=== Directions for this task ===
A complete answer includes every line below with the word "nach".

### Material provided

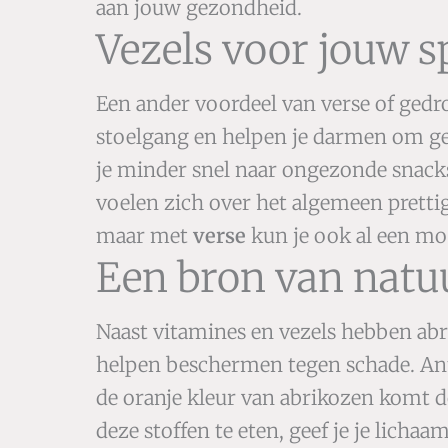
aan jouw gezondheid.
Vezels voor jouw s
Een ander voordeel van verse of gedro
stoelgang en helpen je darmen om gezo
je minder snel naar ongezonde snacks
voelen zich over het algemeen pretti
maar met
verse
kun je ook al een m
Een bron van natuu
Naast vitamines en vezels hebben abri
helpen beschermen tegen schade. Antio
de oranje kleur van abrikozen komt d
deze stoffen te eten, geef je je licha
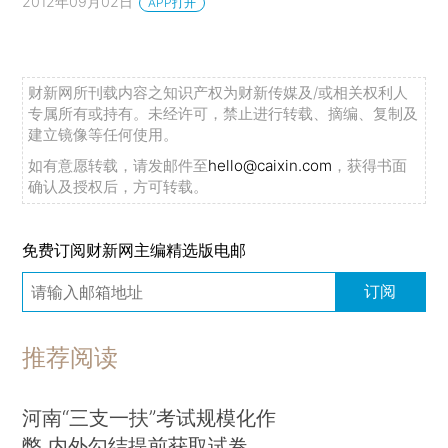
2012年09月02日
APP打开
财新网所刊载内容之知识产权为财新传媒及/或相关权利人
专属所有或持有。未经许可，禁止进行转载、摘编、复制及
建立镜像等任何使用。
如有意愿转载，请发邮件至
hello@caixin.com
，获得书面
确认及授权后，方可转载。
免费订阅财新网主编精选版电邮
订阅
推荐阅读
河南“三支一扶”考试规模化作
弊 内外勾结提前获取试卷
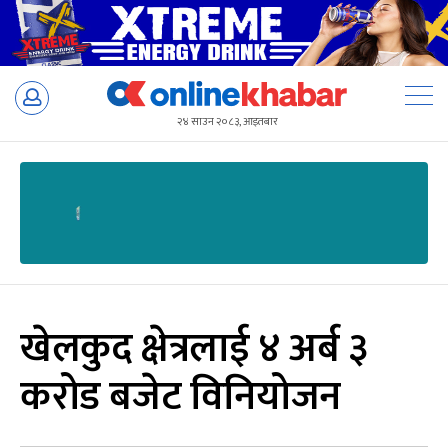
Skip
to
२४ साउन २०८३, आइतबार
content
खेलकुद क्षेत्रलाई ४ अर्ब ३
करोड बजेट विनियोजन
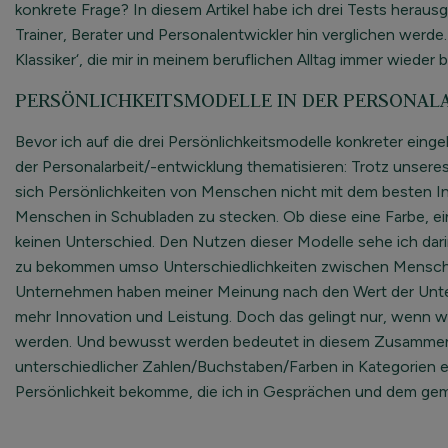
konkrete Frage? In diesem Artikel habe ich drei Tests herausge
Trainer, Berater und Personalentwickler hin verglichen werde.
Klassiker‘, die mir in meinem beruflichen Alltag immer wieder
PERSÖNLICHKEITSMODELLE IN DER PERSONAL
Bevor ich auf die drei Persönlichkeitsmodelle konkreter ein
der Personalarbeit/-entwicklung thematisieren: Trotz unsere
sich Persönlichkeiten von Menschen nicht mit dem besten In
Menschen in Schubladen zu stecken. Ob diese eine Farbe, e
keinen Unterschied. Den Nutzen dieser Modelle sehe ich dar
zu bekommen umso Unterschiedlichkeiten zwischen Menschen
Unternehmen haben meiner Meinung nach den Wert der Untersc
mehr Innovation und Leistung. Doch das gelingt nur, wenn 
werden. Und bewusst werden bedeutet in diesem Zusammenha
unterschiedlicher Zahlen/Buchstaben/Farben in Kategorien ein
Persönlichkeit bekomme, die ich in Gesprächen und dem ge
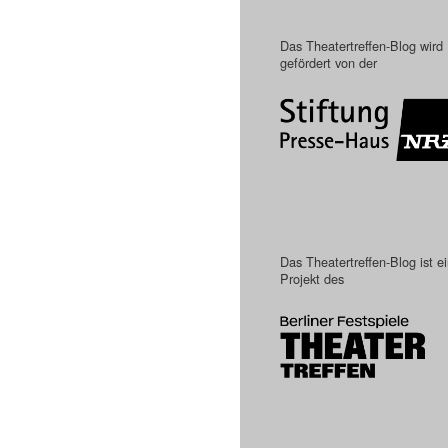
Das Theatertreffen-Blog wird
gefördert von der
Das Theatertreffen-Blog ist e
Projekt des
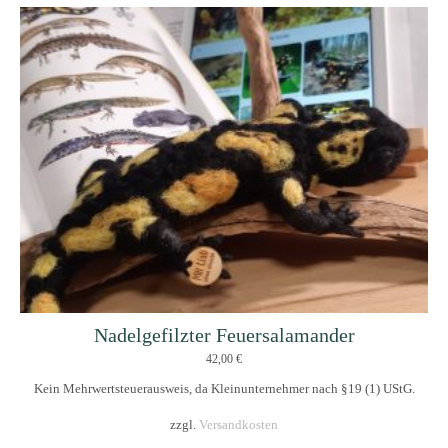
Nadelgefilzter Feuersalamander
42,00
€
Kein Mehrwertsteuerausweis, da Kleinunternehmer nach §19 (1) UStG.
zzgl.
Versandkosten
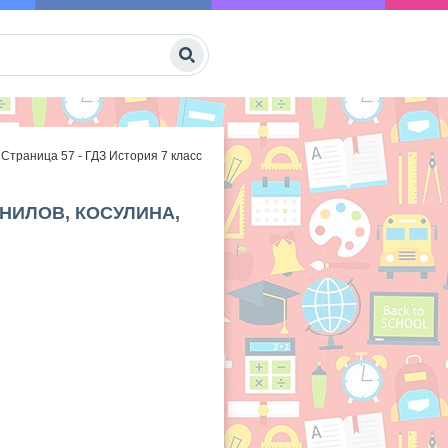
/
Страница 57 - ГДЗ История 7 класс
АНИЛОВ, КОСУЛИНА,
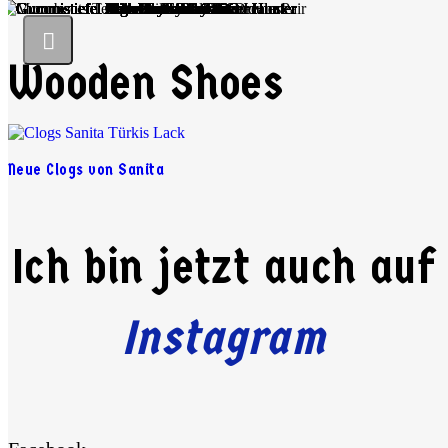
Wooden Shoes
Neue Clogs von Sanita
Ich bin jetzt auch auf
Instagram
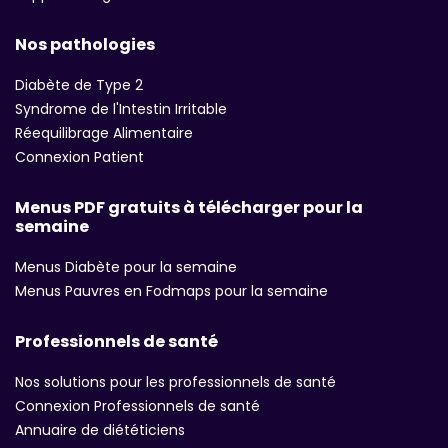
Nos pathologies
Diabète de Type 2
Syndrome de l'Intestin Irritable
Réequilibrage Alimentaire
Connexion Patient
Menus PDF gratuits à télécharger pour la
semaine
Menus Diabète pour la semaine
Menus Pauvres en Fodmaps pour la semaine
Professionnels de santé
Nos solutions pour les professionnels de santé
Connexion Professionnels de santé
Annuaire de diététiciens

######

=== Exercise result ===
Unternehmen haben meiner Meinung nach den Wert der Untersc
Kein Mehrwertsteuerausweis, da Kleinunternehmer nach §19 (1) UStG.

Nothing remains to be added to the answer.